Ravichandra agreed that a rocky financial situation does merit a decision to quit, but he quickly pointed out that it is important for an employee to have an open discussion with the management to understand where the company stands financially.

''It may be a short-term blip on the radar or could be symptomatic of deeper financial issues. This information will be able to provide details of the employee's short and medium term plans,'' he said.

''Regardless of the situation, keeping a pulse of the employment market is always helpful to ensure you are benchmarking your skills and salary expectations locally, regionally and globally.''

Going to the office becomes a dreadful task

You probably struggle to get up in the morning and always dread the idea of going to the office. Your friends always hear you complaining about how stressful your job is or how your boss displeases you and there's nothing you can do to make things better. If you find yourself in the same situation, it is recommended that you explore other options outside.

According to Halabi, sustained levels of stress have been linked with serious health issues so it won't do anyone good to continue working in a toxic environment. ''You may be jeopardising your life for a job and I believe most people would agree that's insane,'' she said.

''Your motto should always remain 'work to live' and if your life is getting negatively impacted because of your job, you should look for another position.''

Ravichandra said it is important for an employee to find a ''sense of purpose and value'' from their work every day because this leads to better performance and job satisfaction.

''If the relationship with your boss is not helpful, conducting a self-assessment to determine why you feel this way and what you could do to proactively fix the situation would be beneficial,'' he said.

''What you discover may be that you cannot control most of the factors impacting your relationship with your boss. Once you have addressed the factors that are within your control and no change has still taken place, consider speaking to others within the organisation, such as HR.''

Your hard work gets unnoticed

Let's say you've been in the same job for quite a while. You've given your best, worked long hours, sacrificed your personal life just to deliver excellent results. But for some reason, you haven't received any recognition and neither a promotion nor a salary adjustment is in sight.

Halabi said anyone facing the same situation should not hesitate to quit. ''If the same scenario happens after two years, I would advise a change. This is a sign of a dysfunctional organisational culture and extremely ineffective HR (human resources) and managerial practices,'' she advised.
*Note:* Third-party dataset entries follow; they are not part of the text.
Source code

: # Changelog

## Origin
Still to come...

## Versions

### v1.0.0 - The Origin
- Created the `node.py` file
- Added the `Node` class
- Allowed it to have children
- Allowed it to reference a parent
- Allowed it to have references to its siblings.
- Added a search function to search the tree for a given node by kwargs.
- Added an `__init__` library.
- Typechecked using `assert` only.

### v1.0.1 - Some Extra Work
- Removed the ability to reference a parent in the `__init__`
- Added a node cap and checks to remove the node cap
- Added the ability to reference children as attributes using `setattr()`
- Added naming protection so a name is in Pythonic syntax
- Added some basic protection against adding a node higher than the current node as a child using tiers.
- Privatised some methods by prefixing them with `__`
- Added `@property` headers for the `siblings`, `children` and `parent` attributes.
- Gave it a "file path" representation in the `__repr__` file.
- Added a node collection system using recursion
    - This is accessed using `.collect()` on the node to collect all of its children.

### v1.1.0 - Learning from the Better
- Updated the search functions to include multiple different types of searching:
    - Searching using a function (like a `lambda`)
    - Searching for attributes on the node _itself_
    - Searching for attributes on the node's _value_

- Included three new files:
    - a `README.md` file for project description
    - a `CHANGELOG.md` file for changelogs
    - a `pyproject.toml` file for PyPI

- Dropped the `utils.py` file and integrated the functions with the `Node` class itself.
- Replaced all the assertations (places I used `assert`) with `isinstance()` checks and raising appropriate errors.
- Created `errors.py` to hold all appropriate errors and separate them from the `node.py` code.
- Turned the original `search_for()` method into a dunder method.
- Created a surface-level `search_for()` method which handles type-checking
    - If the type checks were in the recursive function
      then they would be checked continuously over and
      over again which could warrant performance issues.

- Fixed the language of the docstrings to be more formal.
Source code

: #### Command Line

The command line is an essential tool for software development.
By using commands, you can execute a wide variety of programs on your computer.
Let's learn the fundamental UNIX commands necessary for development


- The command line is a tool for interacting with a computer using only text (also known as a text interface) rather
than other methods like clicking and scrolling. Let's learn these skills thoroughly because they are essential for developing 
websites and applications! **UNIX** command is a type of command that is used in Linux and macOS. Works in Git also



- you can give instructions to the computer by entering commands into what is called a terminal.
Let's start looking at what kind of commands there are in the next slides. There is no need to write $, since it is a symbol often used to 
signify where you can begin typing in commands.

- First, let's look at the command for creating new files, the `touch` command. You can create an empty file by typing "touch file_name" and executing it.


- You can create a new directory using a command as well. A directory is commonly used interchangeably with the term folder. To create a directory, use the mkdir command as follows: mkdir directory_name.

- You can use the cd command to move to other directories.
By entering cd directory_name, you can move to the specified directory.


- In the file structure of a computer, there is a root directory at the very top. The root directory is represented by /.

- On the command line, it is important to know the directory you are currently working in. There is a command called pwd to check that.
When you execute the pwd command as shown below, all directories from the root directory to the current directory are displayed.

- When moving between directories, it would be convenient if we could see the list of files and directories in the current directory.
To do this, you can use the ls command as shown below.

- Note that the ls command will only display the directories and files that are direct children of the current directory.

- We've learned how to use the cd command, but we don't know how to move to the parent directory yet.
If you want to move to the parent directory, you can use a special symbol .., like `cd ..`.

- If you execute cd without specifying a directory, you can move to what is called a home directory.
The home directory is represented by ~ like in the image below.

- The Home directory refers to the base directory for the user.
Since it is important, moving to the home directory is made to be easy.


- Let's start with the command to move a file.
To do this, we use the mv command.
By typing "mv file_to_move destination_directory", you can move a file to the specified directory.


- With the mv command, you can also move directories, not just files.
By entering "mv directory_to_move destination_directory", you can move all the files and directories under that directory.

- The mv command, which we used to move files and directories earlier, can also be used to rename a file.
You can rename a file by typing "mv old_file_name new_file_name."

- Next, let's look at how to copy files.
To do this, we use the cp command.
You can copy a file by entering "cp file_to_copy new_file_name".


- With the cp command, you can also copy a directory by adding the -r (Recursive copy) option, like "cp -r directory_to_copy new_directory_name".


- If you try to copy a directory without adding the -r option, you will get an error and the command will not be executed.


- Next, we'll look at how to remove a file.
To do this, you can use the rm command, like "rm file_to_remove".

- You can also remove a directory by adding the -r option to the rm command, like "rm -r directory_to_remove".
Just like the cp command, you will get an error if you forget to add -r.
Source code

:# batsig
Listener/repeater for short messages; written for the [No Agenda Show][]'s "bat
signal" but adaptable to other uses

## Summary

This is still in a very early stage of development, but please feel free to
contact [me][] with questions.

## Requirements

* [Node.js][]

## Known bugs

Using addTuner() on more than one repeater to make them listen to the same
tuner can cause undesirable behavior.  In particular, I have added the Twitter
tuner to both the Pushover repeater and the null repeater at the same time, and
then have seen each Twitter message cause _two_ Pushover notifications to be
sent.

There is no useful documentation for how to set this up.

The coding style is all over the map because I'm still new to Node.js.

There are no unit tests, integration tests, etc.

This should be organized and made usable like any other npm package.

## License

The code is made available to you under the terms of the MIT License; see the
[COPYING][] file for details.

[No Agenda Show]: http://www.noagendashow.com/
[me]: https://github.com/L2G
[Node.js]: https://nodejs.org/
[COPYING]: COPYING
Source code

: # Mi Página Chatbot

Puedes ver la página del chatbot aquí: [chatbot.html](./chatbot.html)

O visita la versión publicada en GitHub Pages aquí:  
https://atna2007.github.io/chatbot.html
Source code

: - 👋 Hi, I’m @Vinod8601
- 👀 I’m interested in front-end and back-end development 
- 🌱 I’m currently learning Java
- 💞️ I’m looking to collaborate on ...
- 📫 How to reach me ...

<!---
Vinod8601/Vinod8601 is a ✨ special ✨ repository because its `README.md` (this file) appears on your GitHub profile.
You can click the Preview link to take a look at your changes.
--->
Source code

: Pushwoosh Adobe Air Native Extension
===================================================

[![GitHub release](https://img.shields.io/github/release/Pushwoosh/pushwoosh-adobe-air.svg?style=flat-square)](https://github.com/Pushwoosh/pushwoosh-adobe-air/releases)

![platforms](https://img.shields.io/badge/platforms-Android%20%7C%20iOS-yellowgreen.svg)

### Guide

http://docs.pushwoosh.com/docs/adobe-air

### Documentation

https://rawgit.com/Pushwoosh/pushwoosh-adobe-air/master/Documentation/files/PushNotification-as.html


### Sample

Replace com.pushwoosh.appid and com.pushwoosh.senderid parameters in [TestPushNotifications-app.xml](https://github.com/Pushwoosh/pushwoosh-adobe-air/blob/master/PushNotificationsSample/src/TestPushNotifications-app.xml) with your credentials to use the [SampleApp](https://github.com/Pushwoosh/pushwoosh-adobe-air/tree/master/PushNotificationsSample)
''Unless there is a strong drive within the company to change the culture, the situation will not change and the employee will remain stuck in the same cycle for many more years.''

Halabi said if employees don't get the recognition they deserve, the longest they should bear ''with such lack of appreciation'' should be three years. Besides, there's a danger of staying in the same role for a long time. ''I would automatically discount the resume of someone who has been in the same position for more than three years, unless it was an extremely senior position,'' said Halabi.

Ravichandra said moving on may be a worthwhile decision, especially if the employee has already taken up the issue with the manager or HR and no action has been taken.